The Qualidigm team is currently studying children who appear to have received two or medications simultaneously (polypharmacy).

Council questions/comments:

· Of the 500 children less than age 5 identified in Phase I as having been prescribed psychotropic medications, 123 were included in the study, but matched data (pharmacy database & chart match, documentation of medication reason) brought the number down to 59. The small study numbers represent lack of concordance with the study criteria for the majority of identified subjects. Whether there are similarities among the actual study subjects to the larger group could not be determined.

· Identification of the prescribing provider was not possible because of incomplete data: pharmacy database has drug, DEA institution name rather than individual provider. Similar problems arise in identifying the providers when the Tax ID is used: this usually references the institution, not the individual provider, in clinic practices.

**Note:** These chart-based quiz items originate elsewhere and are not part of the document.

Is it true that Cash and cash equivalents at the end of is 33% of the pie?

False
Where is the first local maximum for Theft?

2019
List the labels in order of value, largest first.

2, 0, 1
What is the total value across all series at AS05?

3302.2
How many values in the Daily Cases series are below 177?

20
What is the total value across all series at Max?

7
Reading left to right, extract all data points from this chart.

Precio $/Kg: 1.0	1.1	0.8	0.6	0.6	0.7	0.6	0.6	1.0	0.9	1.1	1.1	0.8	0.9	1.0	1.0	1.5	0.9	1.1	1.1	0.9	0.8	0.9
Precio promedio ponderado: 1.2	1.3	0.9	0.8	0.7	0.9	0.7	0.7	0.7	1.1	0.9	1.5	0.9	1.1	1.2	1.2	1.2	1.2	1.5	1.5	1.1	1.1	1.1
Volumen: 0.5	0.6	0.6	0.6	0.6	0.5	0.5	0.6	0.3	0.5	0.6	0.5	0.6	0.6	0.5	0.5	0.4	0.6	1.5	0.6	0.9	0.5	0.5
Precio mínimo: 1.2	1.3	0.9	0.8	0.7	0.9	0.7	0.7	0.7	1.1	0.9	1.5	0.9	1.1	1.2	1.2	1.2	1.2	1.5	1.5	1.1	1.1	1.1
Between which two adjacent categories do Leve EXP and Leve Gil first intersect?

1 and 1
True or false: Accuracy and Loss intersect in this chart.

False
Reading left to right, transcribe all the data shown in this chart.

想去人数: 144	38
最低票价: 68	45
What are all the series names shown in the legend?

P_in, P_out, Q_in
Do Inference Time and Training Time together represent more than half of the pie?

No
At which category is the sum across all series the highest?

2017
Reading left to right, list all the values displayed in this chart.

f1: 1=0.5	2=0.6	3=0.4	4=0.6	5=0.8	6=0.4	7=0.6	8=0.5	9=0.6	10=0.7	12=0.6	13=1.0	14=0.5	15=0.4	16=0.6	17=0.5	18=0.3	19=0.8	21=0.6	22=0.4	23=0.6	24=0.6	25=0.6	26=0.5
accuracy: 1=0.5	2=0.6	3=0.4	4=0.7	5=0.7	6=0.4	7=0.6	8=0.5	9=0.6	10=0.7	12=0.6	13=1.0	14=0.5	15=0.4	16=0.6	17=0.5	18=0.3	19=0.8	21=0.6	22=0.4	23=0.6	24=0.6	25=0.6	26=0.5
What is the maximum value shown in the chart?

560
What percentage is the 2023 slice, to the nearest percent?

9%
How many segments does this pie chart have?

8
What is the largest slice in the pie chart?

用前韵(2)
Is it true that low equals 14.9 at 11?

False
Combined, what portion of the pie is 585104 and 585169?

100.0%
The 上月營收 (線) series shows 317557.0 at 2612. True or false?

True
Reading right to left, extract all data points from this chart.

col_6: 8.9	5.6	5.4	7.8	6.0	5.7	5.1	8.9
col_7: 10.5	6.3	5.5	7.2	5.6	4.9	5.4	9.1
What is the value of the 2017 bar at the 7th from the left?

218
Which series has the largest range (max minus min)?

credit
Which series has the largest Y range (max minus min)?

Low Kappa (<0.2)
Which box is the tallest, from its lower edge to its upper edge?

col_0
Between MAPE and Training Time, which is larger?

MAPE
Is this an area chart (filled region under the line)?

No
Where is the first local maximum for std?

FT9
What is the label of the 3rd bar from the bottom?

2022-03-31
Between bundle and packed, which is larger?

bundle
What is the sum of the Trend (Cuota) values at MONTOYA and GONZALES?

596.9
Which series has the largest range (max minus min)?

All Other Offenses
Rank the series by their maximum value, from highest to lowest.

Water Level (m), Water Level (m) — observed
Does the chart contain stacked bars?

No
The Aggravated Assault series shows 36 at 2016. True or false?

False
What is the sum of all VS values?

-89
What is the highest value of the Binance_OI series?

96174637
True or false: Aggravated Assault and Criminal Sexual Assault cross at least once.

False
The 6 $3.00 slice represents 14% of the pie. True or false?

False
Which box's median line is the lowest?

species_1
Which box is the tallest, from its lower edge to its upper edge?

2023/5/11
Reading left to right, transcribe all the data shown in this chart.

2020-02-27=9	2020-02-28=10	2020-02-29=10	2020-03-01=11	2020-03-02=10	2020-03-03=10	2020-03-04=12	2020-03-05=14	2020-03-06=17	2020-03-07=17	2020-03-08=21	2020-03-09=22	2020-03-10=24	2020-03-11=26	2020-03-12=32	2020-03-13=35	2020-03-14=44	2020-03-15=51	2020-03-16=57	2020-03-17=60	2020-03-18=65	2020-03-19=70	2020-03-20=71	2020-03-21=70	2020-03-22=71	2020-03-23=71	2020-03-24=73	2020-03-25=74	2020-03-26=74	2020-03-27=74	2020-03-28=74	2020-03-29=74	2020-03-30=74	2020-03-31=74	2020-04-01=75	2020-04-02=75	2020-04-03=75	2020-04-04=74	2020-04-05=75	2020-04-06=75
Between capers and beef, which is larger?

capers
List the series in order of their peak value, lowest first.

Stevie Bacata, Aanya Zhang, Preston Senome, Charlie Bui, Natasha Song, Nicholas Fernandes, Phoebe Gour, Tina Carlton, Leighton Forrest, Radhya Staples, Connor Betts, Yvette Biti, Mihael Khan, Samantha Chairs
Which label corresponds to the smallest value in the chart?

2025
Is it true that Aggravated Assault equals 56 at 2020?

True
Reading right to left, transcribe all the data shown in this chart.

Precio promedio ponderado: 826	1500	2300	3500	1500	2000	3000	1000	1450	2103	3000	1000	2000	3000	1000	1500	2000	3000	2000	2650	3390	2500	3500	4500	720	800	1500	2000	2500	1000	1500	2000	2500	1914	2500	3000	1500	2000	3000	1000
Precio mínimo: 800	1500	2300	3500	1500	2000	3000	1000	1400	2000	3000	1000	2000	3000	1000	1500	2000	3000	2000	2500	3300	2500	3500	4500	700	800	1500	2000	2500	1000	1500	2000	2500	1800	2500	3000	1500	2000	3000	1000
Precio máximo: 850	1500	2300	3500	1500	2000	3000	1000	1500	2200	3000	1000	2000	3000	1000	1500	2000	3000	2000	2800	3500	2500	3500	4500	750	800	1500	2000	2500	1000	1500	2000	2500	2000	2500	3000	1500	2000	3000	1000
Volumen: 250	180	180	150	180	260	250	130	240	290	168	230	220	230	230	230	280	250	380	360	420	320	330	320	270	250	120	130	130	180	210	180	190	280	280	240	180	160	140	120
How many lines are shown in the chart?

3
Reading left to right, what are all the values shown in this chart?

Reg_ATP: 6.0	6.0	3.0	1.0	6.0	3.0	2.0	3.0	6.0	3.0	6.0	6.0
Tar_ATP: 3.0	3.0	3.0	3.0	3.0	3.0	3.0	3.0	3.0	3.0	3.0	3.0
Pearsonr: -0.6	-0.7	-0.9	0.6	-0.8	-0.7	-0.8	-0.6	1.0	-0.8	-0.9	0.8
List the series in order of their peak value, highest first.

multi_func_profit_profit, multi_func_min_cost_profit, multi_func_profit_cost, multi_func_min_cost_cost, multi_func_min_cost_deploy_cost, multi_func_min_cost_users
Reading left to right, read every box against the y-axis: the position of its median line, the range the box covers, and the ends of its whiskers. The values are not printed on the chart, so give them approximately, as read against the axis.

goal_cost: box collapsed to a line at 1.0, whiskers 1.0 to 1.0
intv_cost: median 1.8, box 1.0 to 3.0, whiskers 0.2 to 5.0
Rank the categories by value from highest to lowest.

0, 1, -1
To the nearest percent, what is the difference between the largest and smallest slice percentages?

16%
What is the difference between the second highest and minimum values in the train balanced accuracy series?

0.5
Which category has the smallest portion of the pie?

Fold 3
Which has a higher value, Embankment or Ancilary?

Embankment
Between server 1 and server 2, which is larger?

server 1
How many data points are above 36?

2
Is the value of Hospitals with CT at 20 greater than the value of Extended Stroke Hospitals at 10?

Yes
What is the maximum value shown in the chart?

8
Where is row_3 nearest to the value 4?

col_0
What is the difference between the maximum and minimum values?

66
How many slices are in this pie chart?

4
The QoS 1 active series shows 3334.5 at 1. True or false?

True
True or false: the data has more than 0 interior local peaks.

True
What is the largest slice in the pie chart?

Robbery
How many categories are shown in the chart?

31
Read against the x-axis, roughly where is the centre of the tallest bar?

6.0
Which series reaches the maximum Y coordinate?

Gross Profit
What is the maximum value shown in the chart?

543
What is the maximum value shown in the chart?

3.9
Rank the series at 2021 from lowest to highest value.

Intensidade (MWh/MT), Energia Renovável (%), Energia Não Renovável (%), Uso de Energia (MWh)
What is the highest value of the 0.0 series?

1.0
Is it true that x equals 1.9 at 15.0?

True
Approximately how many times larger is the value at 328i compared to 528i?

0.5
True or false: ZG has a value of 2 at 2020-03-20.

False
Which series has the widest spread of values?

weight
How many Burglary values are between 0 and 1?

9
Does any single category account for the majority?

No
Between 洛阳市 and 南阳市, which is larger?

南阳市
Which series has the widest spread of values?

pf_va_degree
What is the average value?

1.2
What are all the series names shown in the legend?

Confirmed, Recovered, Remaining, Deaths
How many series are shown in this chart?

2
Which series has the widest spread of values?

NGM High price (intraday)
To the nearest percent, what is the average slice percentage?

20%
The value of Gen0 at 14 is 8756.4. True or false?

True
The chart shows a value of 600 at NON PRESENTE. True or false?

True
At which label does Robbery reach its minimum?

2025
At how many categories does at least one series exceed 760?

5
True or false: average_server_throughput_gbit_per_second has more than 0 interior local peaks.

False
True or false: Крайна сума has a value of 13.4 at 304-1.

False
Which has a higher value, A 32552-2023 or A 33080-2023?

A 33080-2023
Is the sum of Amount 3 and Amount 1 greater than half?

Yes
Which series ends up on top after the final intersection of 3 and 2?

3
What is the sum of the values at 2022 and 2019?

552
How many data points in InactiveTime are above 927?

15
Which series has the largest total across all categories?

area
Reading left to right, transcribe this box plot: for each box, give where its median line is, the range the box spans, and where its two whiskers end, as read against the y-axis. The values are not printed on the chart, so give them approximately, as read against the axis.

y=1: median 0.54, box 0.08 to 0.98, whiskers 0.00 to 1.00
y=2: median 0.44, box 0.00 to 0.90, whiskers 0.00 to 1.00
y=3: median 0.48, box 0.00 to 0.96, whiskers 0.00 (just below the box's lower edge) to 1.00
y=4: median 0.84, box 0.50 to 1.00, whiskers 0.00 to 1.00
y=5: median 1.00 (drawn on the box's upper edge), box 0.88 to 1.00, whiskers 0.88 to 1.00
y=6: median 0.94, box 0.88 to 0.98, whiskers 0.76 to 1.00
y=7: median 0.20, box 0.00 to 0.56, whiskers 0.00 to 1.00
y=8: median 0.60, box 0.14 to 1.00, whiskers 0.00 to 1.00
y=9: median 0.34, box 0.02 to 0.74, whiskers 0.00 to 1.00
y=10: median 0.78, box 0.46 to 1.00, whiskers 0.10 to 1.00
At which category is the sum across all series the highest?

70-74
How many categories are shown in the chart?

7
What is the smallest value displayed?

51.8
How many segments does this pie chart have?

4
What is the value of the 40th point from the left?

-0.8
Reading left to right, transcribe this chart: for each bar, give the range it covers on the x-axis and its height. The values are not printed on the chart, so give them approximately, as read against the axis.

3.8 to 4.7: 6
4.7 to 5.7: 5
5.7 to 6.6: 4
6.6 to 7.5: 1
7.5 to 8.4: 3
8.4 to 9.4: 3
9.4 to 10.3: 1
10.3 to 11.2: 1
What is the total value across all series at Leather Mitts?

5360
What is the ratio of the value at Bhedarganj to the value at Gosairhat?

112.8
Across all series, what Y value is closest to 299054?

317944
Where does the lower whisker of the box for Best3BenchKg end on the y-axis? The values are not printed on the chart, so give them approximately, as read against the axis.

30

· There is evidence that some of the psychotropics are prescribed for medical diagnoses rather than behavioral/mental health problems.

The Council members expressed concern about the ability to match databases, chart documentation and provider type identification. Qualidigm has identified aspects of these problems in previous studies.

The Medicaid Council will next meet on Friday July 19, 9:30 Am at the LOB. There will be no meeting in August.